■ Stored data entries
*** Block opens ***
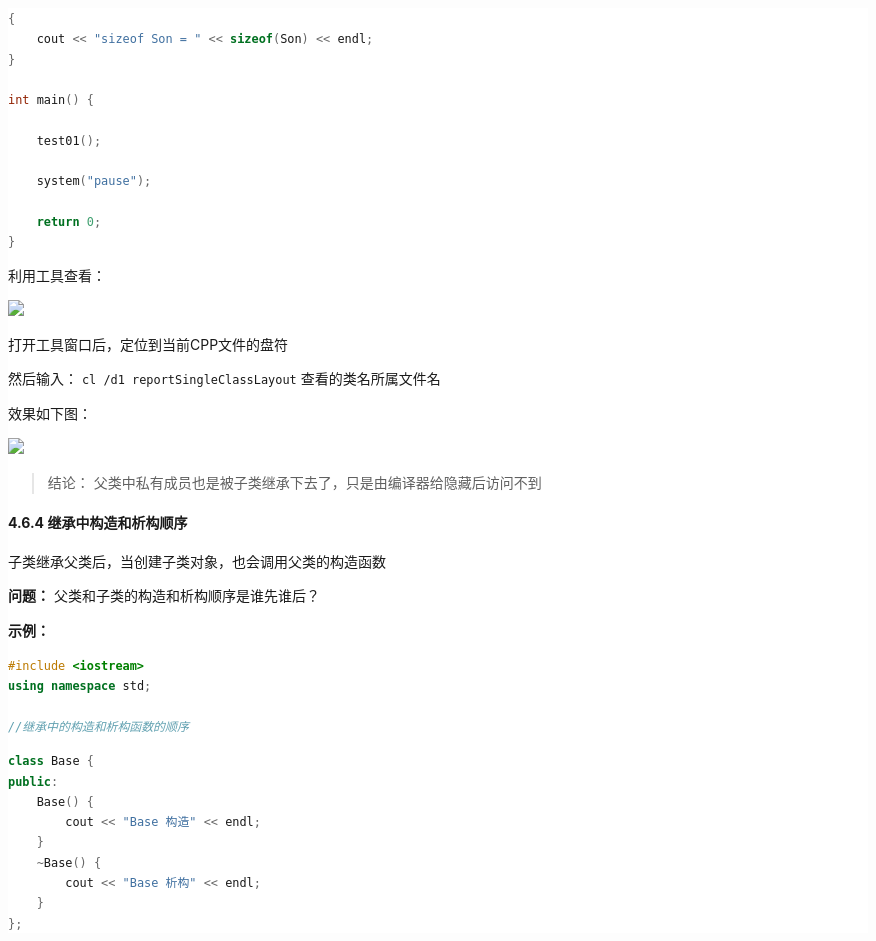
 ```C++
{
	cout << "sizeof Son = " << sizeof(Son) << endl;
}

int main() {

	test01();

	system("pause");

	return 0;
}
```



利用工具查看：

![](./assets/4.6%20%E7%BB%A7%E6%89%BF-2.png)

打开工具窗口后，定位到当前CPP文件的盘符

然后输入： `cl /d1 reportSingleClassLayout` 查看的类名所属文件名

效果如下图：

![](./assets/4.6%20%E7%BB%A7%E6%89%BF-3.png)

> 结论： 父类中私有成员也是被子类继承下去了，只是由编译器给隐藏后访问不到



#### 4.6.4 继承中构造和析构顺序

子类继承父类后，当创建子类对象，也会调用父类的构造函数

**问题：** 父类和子类的构造和析构顺序是谁先谁后？

**示例：**

```cpp
#include <iostream>
using namespace std;

//继承中的构造和析构函数的顺序
```

```cpp
class Base {
public:
	Base() {
		cout << "Base 构造" << endl;
	}
	~Base() {
		cout << "Base 析构" << endl;
	}
};
```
*** Block closes ***
■ To do
The task calls for repeating each line above exactly while excluding the pictures.

■ Result for this exercise
 ```C++
{
	cout << "sizeof Son = " << sizeof(Son) << endl;
}

int main() {

	test01();

	system("pause");

	return 0;
}
```



利用工具查看：

![](./assets/4.6%20%E7%BB%A7%E6%89%BF-2.png)

打开工具窗口后，定位到当前CPP文件的盘符

然后输入： `cl /d1 reportSingleClassLayout` 查看的类名所属文件名

效果如下图：

![](./assets/4.6%20%E7%BB%A7%E6%89%BF-3.png)

> 结论： 父类中私有成员也是被子类继承下去了，只是由编译器给隐藏后访问不到



#### 4.6.4 继承中构造和析构顺序

子类继承父类后，当创建子类对象，也会调用父类的构造函数

**问题：** 父类和子类的构造和析构顺序是谁先谁后？

**示例：**

```cpp
#include <iostream>
using namespace std;

//继承中的构造和析构函数的顺序
```

```cpp
class Base {
public:
	Base() {
		cout << "Base 构造" << endl;
	}
	~Base() {
		cout << "Base 析构" << endl;
	}
};
```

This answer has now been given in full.